Task description ->
Wherever the word "thumb" turns up in a line of the entries, copy that line.

Start of Material provided

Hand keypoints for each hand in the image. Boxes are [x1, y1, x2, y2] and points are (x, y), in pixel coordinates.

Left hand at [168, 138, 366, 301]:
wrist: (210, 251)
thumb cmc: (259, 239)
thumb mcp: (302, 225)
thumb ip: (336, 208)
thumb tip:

End of Material provided
Start of Material provided

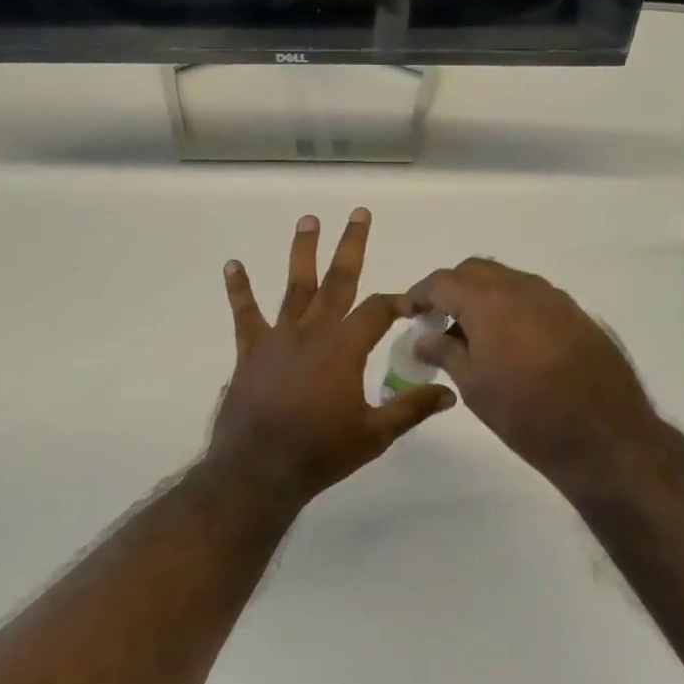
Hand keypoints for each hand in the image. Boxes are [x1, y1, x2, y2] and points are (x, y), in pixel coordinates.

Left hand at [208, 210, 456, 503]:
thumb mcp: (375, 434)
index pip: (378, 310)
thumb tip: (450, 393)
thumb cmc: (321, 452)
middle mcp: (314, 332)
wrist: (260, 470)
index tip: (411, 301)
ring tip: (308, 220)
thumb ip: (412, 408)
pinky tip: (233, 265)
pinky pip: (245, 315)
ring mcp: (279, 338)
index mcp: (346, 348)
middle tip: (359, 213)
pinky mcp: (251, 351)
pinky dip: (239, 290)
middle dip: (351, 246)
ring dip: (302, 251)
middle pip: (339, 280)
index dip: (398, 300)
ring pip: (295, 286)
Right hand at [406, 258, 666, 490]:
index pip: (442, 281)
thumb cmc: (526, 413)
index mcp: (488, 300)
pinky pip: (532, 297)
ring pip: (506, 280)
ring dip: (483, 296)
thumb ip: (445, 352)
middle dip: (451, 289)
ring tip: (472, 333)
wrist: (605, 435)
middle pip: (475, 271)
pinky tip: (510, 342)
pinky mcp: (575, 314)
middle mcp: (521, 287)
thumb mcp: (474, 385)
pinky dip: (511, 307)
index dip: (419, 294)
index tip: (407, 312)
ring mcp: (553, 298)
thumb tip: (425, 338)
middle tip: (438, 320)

End of Material provided

Completed task ->
thumb cmc: (259, 239)
thumb mcp: (302, 225)
thumb ip: (336, 208)
thumb tip:
thumb mcp: (375, 434)
thumb tip: (450, 393)
thumb cmc: (321, 452)
thumb ip: (412, 408)
thumb cmc: (526, 413)
thumb ip: (445, 352)
thumb mcp: (474, 385)
thumb tip: (425, 338)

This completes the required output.